A Morte Do Metano
Nas Notícias (de LifeScience): “Micróbios, possivelmente se alimentando dos restos de uma antiga floresta, podem estar gerando bilhões de toneladas de metano nas profundezas do gelo Antártico, sugere um novo estudo”.
“A quantidade desse gás do efeito estufa — que existiria na forma de uma substância congelada entrelaçada, chamada hidrato de metano — oculto sob os mantos de gelo rivaliza com a quantidade armazenada nos oceanos do mundo, disseram os pesquisadores”.
“Se o manto de gelo entrar em colapso, o gás do efeito estufa poderia ser liberado para a atmosfera e piorar dramaticamente o aquecimento global, alertam pesquisadores num estudo publicado na edição de 30 de agosto da revista Nature”.

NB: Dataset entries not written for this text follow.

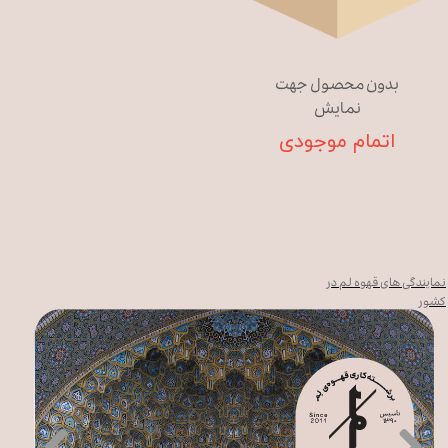
بدون محصول جهت
نمایش
اتمام موجودی
نمایندگی های قهوه لم در
کشور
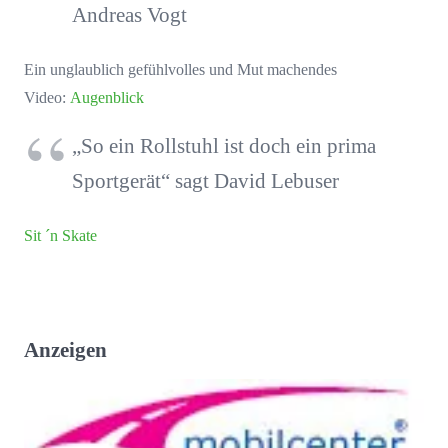
Andreas Vogt
Ein unglaublich gefühlvolles und Mut machendes
Video:
Augenblick
„So ein Rollstuhl ist doch ein prima
Sportgerät“ sagt David Lebuser
Sit ´n Skate
Anzeigen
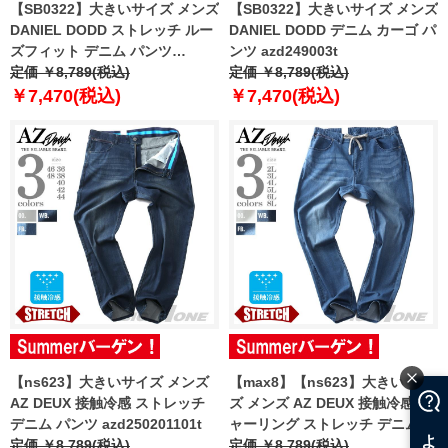
【SB0322】大きいサイズ メンズ
【SB0322】大きいサイズ メンズ
DANIEL DODD ストレッチ ルー
DANIEL DODD デニム カーゴ パ
ズフィット デニム パンツ
ンツ azd249003t
azd239004102l
定価 ￥8,789(税込)
定価 ￥8,789(税込)
￥7,470(税込)
￥7,470(税込)
【ns623】大きいサイズ メンズ
【max8】【ns623】大きいサイ
AZ DEUX 接触冷感 ストレッチ
ズ メンズ AZ DEUX 接触冷感 シ
デニム パンツ azd250201101t
ャーリング ストレッチ デニム パ
定価 ￥8,789(税込)
ンツ azd250202101t
定価 ￥8,789(税込)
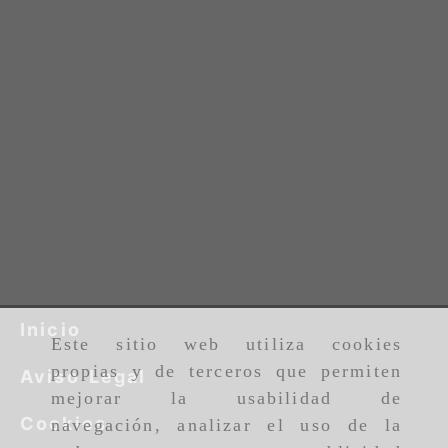
Inicio
Este sitio web utiliza cookies
propias y de terceros que permiten
Aviso Legal
mejorar la usabilidad de
Cookies
navegación, analizar el uso de la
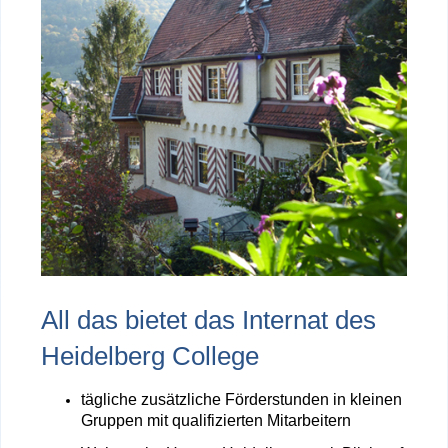
All das bietet das Internat des
Heidelberg College
tägliche zusätzliche Förderstunden in kleinen
Gruppen mit qualifizierten Mitarbeitern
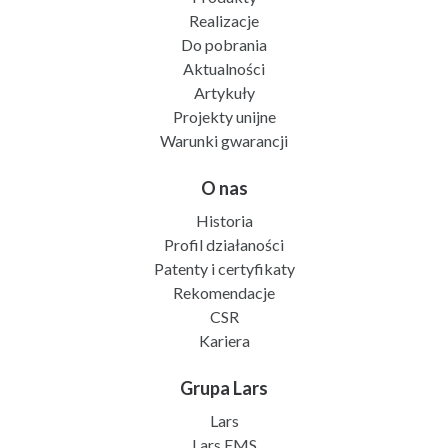
Realizacje
Do pobrania
Aktualności
Artykuły
Projekty unijne
Warunki gwarancji
O nas
Historia
Profil działaności
Patenty i certyfikaty
Rekomendacje
CSR
Kariera
Grupa Lars
Lars
Lars EMS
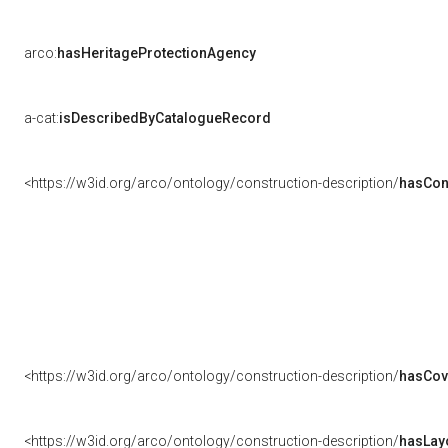
arco:
hasHeritageProtectionAgency
a-cat:
isDescribedByCatalogueRecord
<https://w3id.org/arco/ontology/construction-description/
hasCon
<https://w3id.org/arco/ontology/construction-description/
hasCov
<https://w3id.org/arco/ontology/construction-description/
hasLay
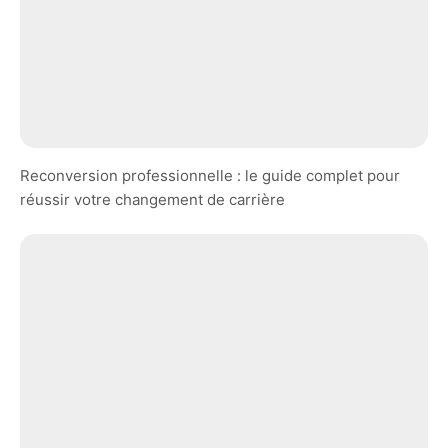
Reconversion professionnelle : le guide complet pour
réussir votre changement de carrière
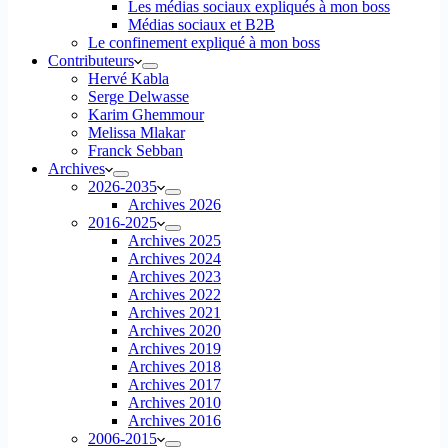
Les médias sociaux expliqués à mon boss
Médias sociaux et B2B
Le confinement expliqué à mon boss
Contributeurs
Hervé Kabla
Serge Delwasse
Karim Ghemmour
Melissa Mlakar
Franck Sebban
Archives
2026-2035
Archives 2026
2016-2025
Archives 2025
Archives 2024
Archives 2023
Archives 2022
Archives 2021
Archives 2020
Archives 2019
Archives 2018
Archives 2017
Archives 2010
Archives 2016
2006-2015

“‘Poderia haver toneladas de hidrato de metano sob o manto de gelo Antártico’, disse a pesquisadora do estudo Jemma Wadham da escola de Ciências Geográficas da Universidade de Bristol. ‘Se você começa a diminuir essa cobertura de gelo, aquele hidrato começa a se tornar instável e se transforma em gás, e esse gás pode ir para a atmosfera'”. …
“A equipe suspeita que sedimentos gelados carregados de lodo, presos debaixo da geleira continental, possam abrigar tais extremófilos. Isso porque os sedimentos, possíveis relíquias de uma antiga floresta e oceano Antártico, poderiam fornecer uma fonte de alimento rico em carbono para produtores de metano. Mas a perfurar até 2 milhas (3.2 quilômetros) através do gelo para descobrir foi extremamente caro e difícil”.
“Em vez disso, Wadham e seus colegas serraram pedaços de sedimentos da periferia de uma geleira da Antártica, onde o gelo era muito mais fino. Eles derreteram o gelo e identificaram os micróbios produtores de metano que vivem no sedimento”.
“Eles também colocaram o estrume num ambiente frio, escuro, livre de oxigênio por dois anos e mediram quanto metano os micróbios produziram em vários pontos no tempo”.
“Combinando essas informações com modelos de condições e geologia da Antártica, os pesquisadores estimaram a quantidade de gases de efeito estufa que poderia se formar ao longo de milhões de anos sob a Antártica”.
“Centenas de bilhões de toneladas de carbono podem se esconder em reservatórios de metano abaixo do continente, descobriu o estudo. Isso supera os 600 milhões de toneladas de carbono lançadas por meio de emissões de metano natural como zonas húmidas, gado, queima de biomassa e agricultura a cada ano”.
O metano é um potente gás do aquecimento global, capaz de reter 20 vezes mais calor do que o dióxido de carbono, embora permaneça na atmosfera por períodos muito mais curtos de tempo. …
“Mas se o gelo rachar e desaparecer, o que pode acontecer devido às alterações climáticas, o metano poderia se livrar da prisão aquática e entrar rapidamente no clima”.